Please report every line in the entries that contains the string "Sounds".
###
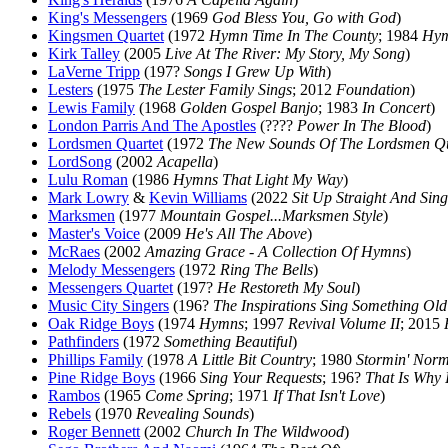
King's Messengers
(1969
God Bless You, Go with God
)
Kingsmen Quartet
(1972
Hymn Time In The County
; 1984
Hym
Kirk Talley
(2005
Live At The River: My Story, My Song
)
LaVerne Tripp
(197?
Songs I Grew Up With
)
Lesters
(1975
The Lester Family Sings
; 2012
Foundation
)
Lewis Family
(1968
Golden Gospel Banjo
; 1983
In Concert
)
London Parris And The Apostles
(????
Power In The Blood
)
Lordsmen Quartet
(1972
The New Sounds Of The Lordsmen Qu
LordSong
(2002
Acapella
)
Lulu Roman
(1986
Hymns That Light My Way
)
Mark Lowry
&
Kevin Williams
(2022
Sit Up Straight And Sing
Marksmen
(1977
Mountain Gospel...Marksmen Style
)
Master's Voice
(2009
He's All The Above
)
McRaes
(2002
Amazing Grace - A Collection Of Hymns
)
Melody Messengers
(1972
Ring The Bells
)
Messengers Quartet
(197?
He Restoreth My Soul
)
Music City Singers
(196?
The Inspirations Sing Something Ol
Oak Ridge Boys
(1974
Hymns
; 1997
Revival Volume II
; 2015
Pathfinders
(1972
Something Beautiful
)
Phillips Family
(1978
A Little Bit Country
; 1980
Stormin' Nor
Pine Ridge Boys
(1966
Sing Your Requests
; 196?
That Is Why 
Rambos
(1965
Come Spring
; 1971
If That Isn't Love
)
Rebels
(1970
Revealing Sounds
)
Roger Bennett
(2002
Church In The Wildwood
)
###
> [FINISHED EXERCISE]
The New Sounds Of The Lordsmen Qu
Revealing Sounds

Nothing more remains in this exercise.